==== Records for the exercise ====
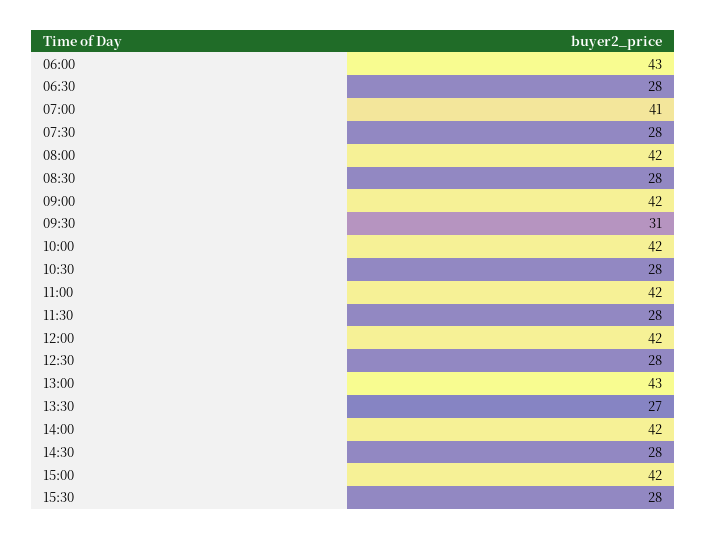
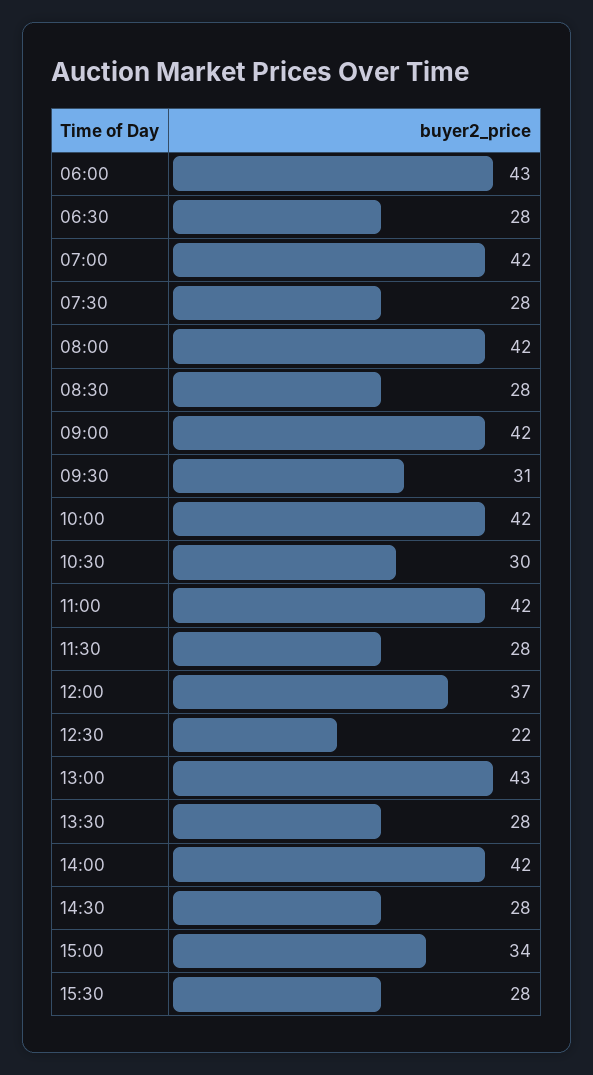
  {
    "06:00": 43,
    "06:30": 28,
-   "07:00": 41,
+   "07:00": 42,
    "07:30": 28,
    "08:00": 42,
    "08:30": 28,
    "09:00": 42,
    "09:30": 31,
    "10:00": 42,
-   "10:30": 28,
+   "10:30": 30,
    "11:00": 42,
    "11:30": 28,
-   "12:00": 42,
+   "12:00": 37,
-   "12:30": 28,
+   "12:30": 22,
    "13:00": 43,
-   "13:30": 27,
+   "13:30": 28,
    "14:00": 42,
    "14:30": 28,
-   "15:00": 42,
+   "15:00": 34,
    "15:30": 28
  }

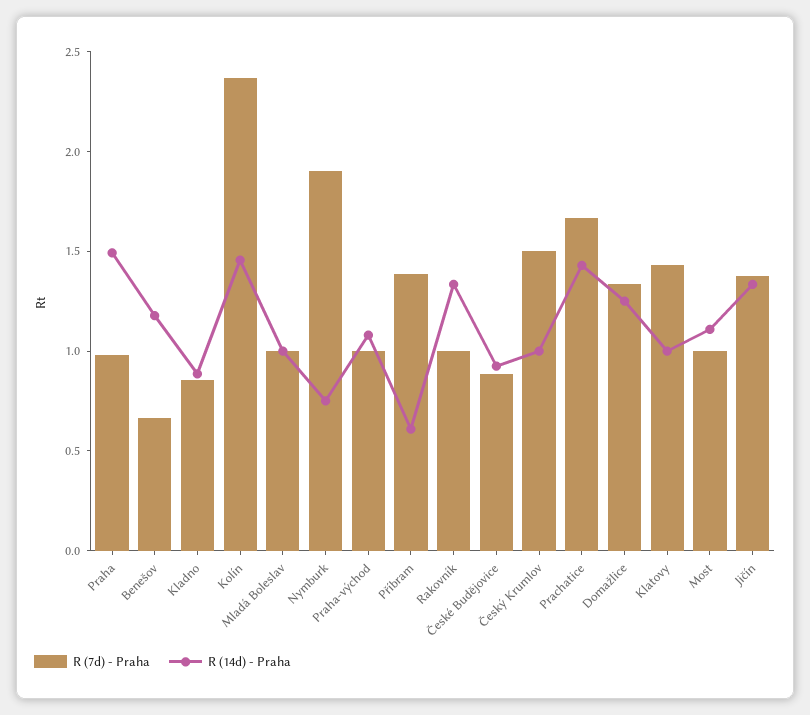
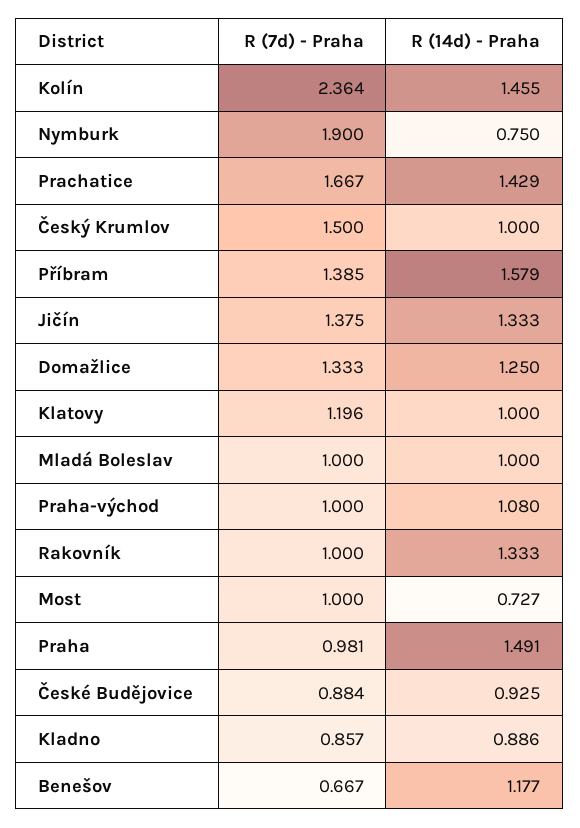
  {
    "R (7d) - Praha": {
      "Praha": 0.981,
      "Benešov": 0.667,
      "Kladno": 0.857,
      "Kolín": 2.364,
      "Mladá Boleslav": 1,
      "Nymburk": 1.9,
      "Praha-východ": 1,
      "Příbram": 1.385,
      "Rakovník": 1,
      "České Budějovice": 0.884,
      "Český Krumlov": 1.5,
      "Prachatice": 1.667,
      "Domažlice": 1.333,
-     "Klatovy": 1.4,
+     "Klatovy": 1.196,
      "Most": 1,
      "Jičín": 1.375
    },
    "R (14d) - Praha": {
      "Praha": 1.491,
      "Benešov": 1.177,
      "Kladno": 0.886,
      "Kolín": 1.455,
      "Mladá Boleslav": 1,
      "Nymburk": 0.75,
      "Praha-východ": 1.08,
-     "Příbram": 0.6,
+     "Příbram": 1.579,
      "Rakovník": 1.333,
      "České Budějovice": 0.925,
      "Český Krumlov": 1,
      "Prachatice": 1.429,
      "Domažlice": 1.25,
      "Klatovy": 1,
-     "Most": 1.1,
+     "Most": 0.727,
      "Jičín": 1.333
    }
  }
====
> [Instruction]
Retype word for word all the material given above, and keep the pictures out.

> [Exercise solution]
  {
    "06:00": 43,
    "06:30": 28,
-   "07:00": 41,
+   "07:00": 42,
    "07:30": 28,
    "08:00": 42,
    "08:30": 28,
    "09:00": 42,
    "09:30": 31,
    "10:00": 42,
-   "10:30": 28,
+   "10:30": 30,
    "11:00": 42,
    "11:30": 28,
-   "12:00": 42,
+   "12:00": 37,
-   "12:30": 28,
+   "12:30": 22,
    "13:00": 43,
-   "13:30": 27,
+   "13:30": 28,
    "14:00": 42,
    "14:30": 28,
-   "15:00": 42,
+   "15:00": 34,
    "15:30": 28
  }

  {
    "R (7d) - Praha": {
      "Praha": 0.981,
      "Benešov": 0.667,
      "Kladno": 0.857,
      "Kolín": 2.364,
      "Mladá Boleslav": 1,
      "Nymburk": 1.9,
      "Praha-východ": 1,
      "Příbram": 1.385,
      "Rakovník": 1,
      "České Budějovice": 0.884,
      "Český Krumlov": 1.5,
      "Prachatice": 1.667,
      "Domažlice": 1.333,
-     "Klatovy": 1.4,
+     "Klatovy": 1.196,
      "Most": 1,
      "Jičín": 1.375
    },
    "R (14d) - Praha": {
      "Praha": 1.491,
      "Benešov": 1.177,
      "Kladno": 0.886,
      "Kolín": 1.455,
      "Mladá Boleslav": 1,
      "Nymburk": 0.75,
      "Praha-východ": 1.08,
-     "Příbram": 0.6,
+     "Příbram": 1.579,
      "Rakovník": 1.333,
      "České Budějovice": 0.925,
      "Český Krumlov": 1,
      "Prachatice": 1.429,
      "Domažlice": 1.25,
      "Klatovy": 1,
-     "Most": 1.1,
+     "Most": 0.727,
      "Jičín": 1.333
    }
  }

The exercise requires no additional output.